I Think I Have A Knack for This

I don’t guess I’ll be going into the advice business anytime soon.  My answer and Abby’s aren’t even close. In a nutshell mama has accepted the fact that her daughter has been in a long term lesbian relationship.  Now the two have decided to take it to the next level and daughter’s paramour is going to transition to being a man. Mama was invited to spend the weekend in order to practice proper pronoun usage.  She failed. The letter to Abby and Abby’s reply below, then mine.

Old Habits Die Hard During Woman’s Transition To A Man

My Reply:

Dear Margaret,

Your daughter’s paramour is suffering from gender dysphoria which until recently was considered to be a mental illness.  However, the psychological community objected to the metal illness label and it has been reclassified. This would be akin to Newton saying there is no gravity, the earth sucks. This is why psychology will never be a real science.

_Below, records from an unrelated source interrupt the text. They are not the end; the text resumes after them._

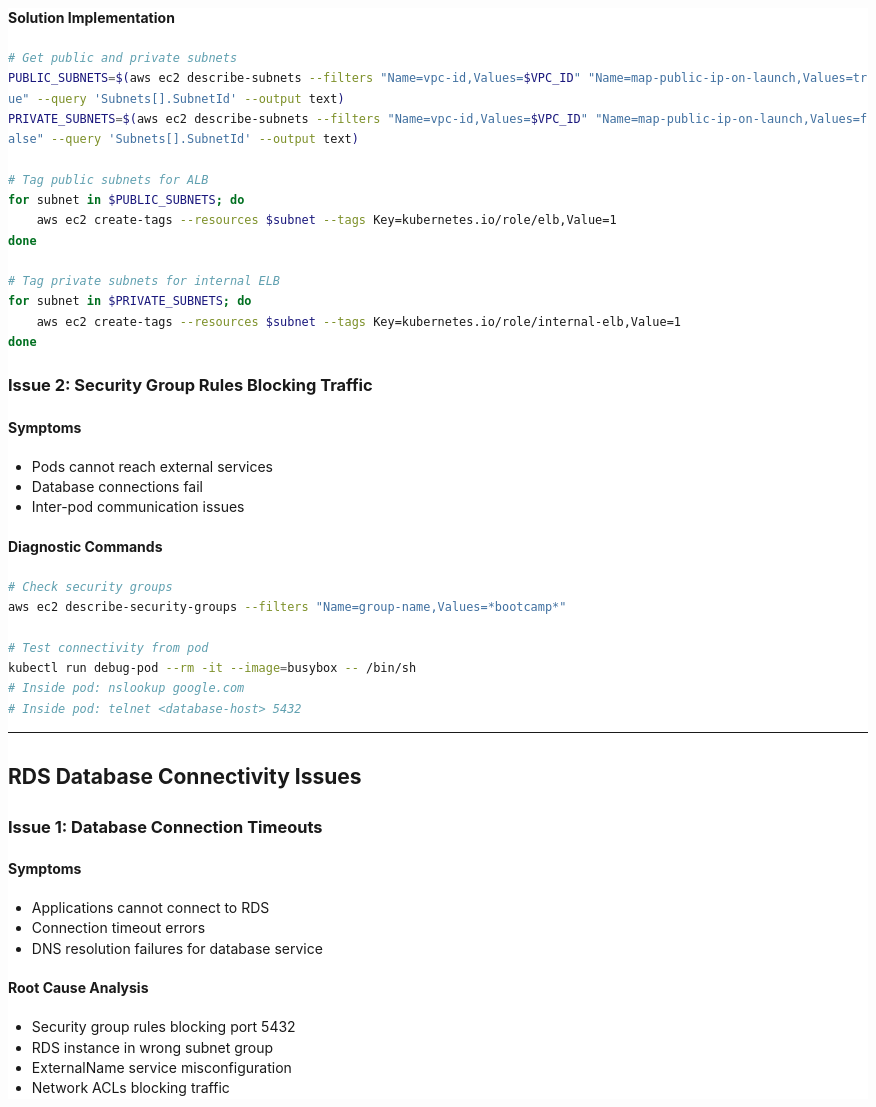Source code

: #### Solution Implementation
```bash
# Get public and private subnets
PUBLIC_SUBNETS=$(aws ec2 describe-subnets --filters "Name=vpc-id,Values=$VPC_ID" "Name=map-public-ip-on-launch,Values=true" --query 'Subnets[].SubnetId' --output text)
PRIVATE_SUBNETS=$(aws ec2 describe-subnets --filters "Name=vpc-id,Values=$VPC_ID" "Name=map-public-ip-on-launch,Values=false" --query 'Subnets[].SubnetId' --output text)

# Tag public subnets for ALB
for subnet in $PUBLIC_SUBNETS; do
    aws ec2 create-tags --resources $subnet --tags Key=kubernetes.io/role/elb,Value=1
done

# Tag private subnets for internal ELB
for subnet in $PRIVATE_SUBNETS; do
    aws ec2 create-tags --resources $subnet --tags Key=kubernetes.io/role/internal-elb,Value=1
done
```

### Issue 2: Security Group Rules Blocking Traffic

#### Symptoms
- Pods cannot reach external services
- Database connections fail
- Inter-pod communication issues

#### Diagnostic Commands
```bash
# Check security groups
aws ec2 describe-security-groups --filters "Name=group-name,Values=*bootcamp*"

# Test connectivity from pod
kubectl run debug-pod --rm -it --image=busybox -- /bin/sh
# Inside pod: nslookup google.com
# Inside pod: telnet <database-host> 5432
```

---

## RDS Database Connectivity Issues

### Issue 1: Database Connection Timeouts

#### Symptoms
- Applications cannot connect to RDS
- Connection timeout errors
- DNS resolution failures for database service

#### Root Cause Analysis
- Security group rules blocking port 5432
- RDS instance in wrong subnet group
- ExternalName service misconfiguration
- Network ACLs blocking traffic
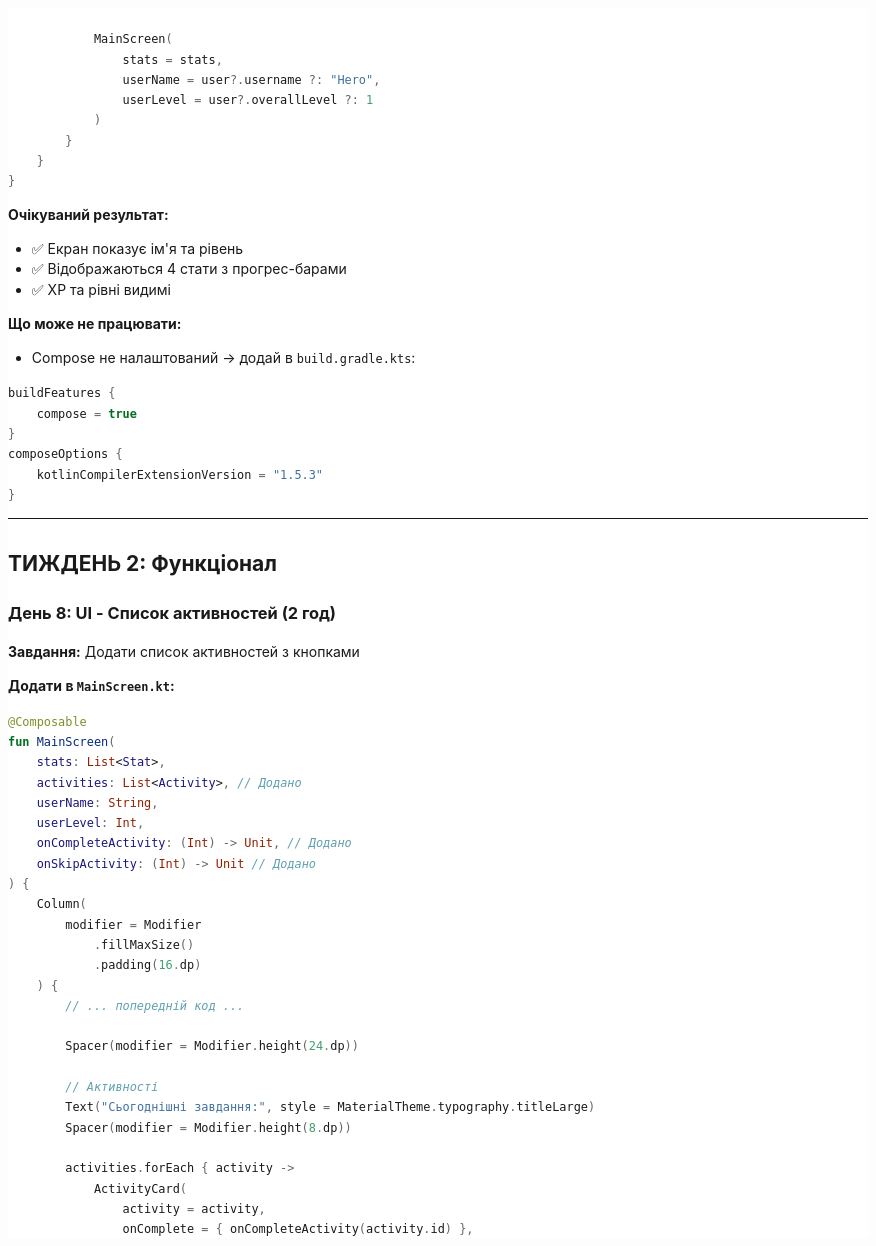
 ```kotlin
            
            MainScreen(
                stats = stats,
                userName = user?.username ?: "Hero",
                userLevel = user?.overallLevel ?: 1
            )
        }
    }
}
```

**Очікуваний результат:**
- ✅ Екран показує ім'я та рівень
- ✅ Відображаються 4 стати з прогрес-барами
- ✅ XP та рівні видимі

**Що може не працювати:**
- Compose не налаштований → додай в `build.gradle.kts`:
```kotlin
buildFeatures {
    compose = true
}
composeOptions {
    kotlinCompilerExtensionVersion = "1.5.3"
}
```

---

## ТИЖДЕНЬ 2: Функціонал

### День 8: UI - Список активностей (2 год)

**Завдання:**
Додати список активностей з кнопками

**Додати в `MainScreen.kt`:**

```kotlin
@Composable
fun MainScreen(
    stats: List<Stat>,
    activities: List<Activity>, // Додано
    userName: String,
    userLevel: Int,
    onCompleteActivity: (Int) -> Unit, // Додано
    onSkipActivity: (Int) -> Unit // Додано
) {
    Column(
        modifier = Modifier
            .fillMaxSize()
            .padding(16.dp)
    ) {
        // ... попередній код ...
        
        Spacer(modifier = Modifier.height(24.dp))
        
        // Активності
        Text("Сьогоднішні завдання:", style = MaterialTheme.typography.titleLarge)
        Spacer(modifier = Modifier.height(8.dp))
        
        activities.forEach { activity ->
            ActivityCard(
                activity = activity,
                onComplete = { onCompleteActivity(activity.id) },
```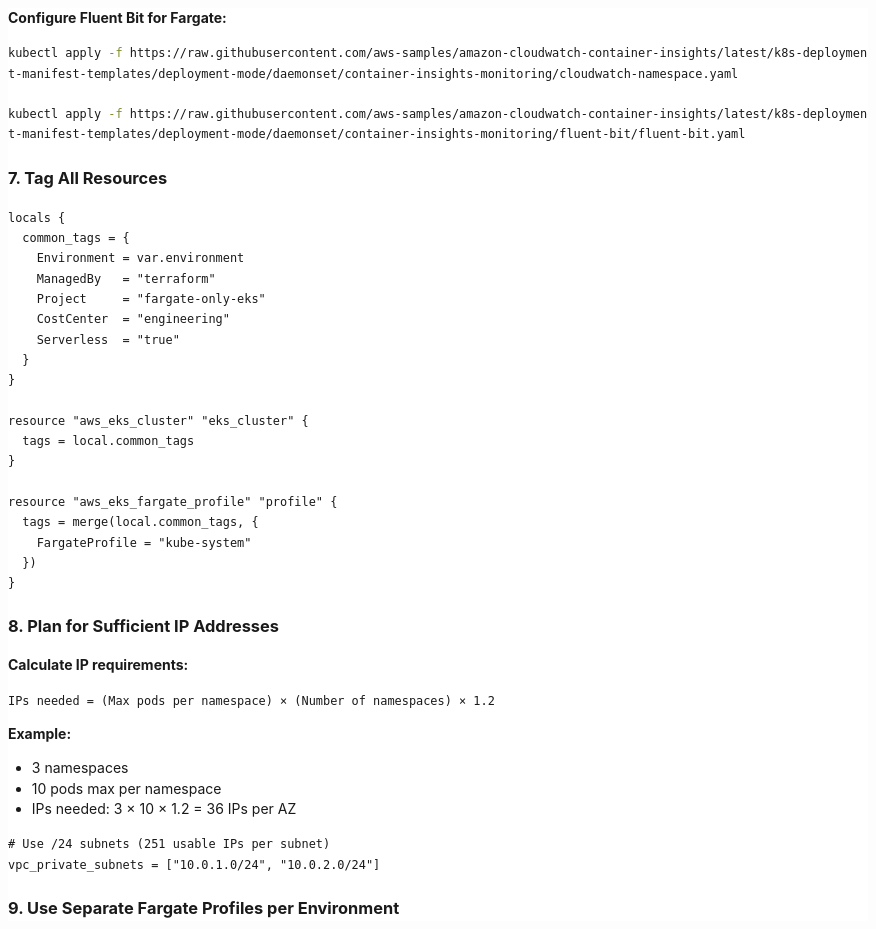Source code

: **Configure Fluent Bit for Fargate:**

```bash
kubectl apply -f https://raw.githubusercontent.com/aws-samples/amazon-cloudwatch-container-insights/latest/k8s-deployment-manifest-templates/deployment-mode/daemonset/container-insights-monitoring/cloudwatch-namespace.yaml

kubectl apply -f https://raw.githubusercontent.com/aws-samples/amazon-cloudwatch-container-insights/latest/k8s-deployment-manifest-templates/deployment-mode/daemonset/container-insights-monitoring/fluent-bit/fluent-bit.yaml
```

### 7. Tag All Resources

```hcl
locals {
  common_tags = {
    Environment = var.environment
    ManagedBy   = "terraform"
    Project     = "fargate-only-eks"
    CostCenter  = "engineering"
    Serverless  = "true"
  }
}

resource "aws_eks_cluster" "eks_cluster" {
  tags = local.common_tags
}

resource "aws_eks_fargate_profile" "profile" {
  tags = merge(local.common_tags, {
    FargateProfile = "kube-system"
  })
}
```

### 8. Plan for Sufficient IP Addresses

**Calculate IP requirements:**

```
IPs needed = (Max pods per namespace) × (Number of namespaces) × 1.2
```

**Example:**
- 3 namespaces
- 10 pods max per namespace
- IPs needed: 3 × 10 × 1.2 = 36 IPs per AZ

```hcl
# Use /24 subnets (251 usable IPs per subnet)
vpc_private_subnets = ["10.0.1.0/24", "10.0.2.0/24"]
```

### 9. Use Separate Fargate Profiles per Environment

What is real science is genetics. Your daughter and her friend, each possess the XX chromosome.  That is science.  Unless and until science comes up with a way to knock a leg off of one of those X chromosomes Buffy is never going to become Biff. A second issue at play is a another mental illness commonly referred to as mass hysteria. It is defined as follows:

mass hysteria n.

  1. Spontaneous, en masse development of identical physical or emotional symptoms among a group of individuals, as in a classroom of schoolchildren.
  2. A socially contagious frenzy of irrational behavior in a group of people as a reaction to an event.

A group or combination of groups made up of , transgender, Gay rights, mass media, assorted con artists and social hucksters are demanding that established definitions and mores be ignored in favor of their convoluted views. You do not have to give up your rational views in order to satisfy the desires of an individual suffering from mental illness.  To keep peace in the family if Buffy wants to be Biff then by all means refer to Buffy as he or him but as a matter of courtesy, not compulsion.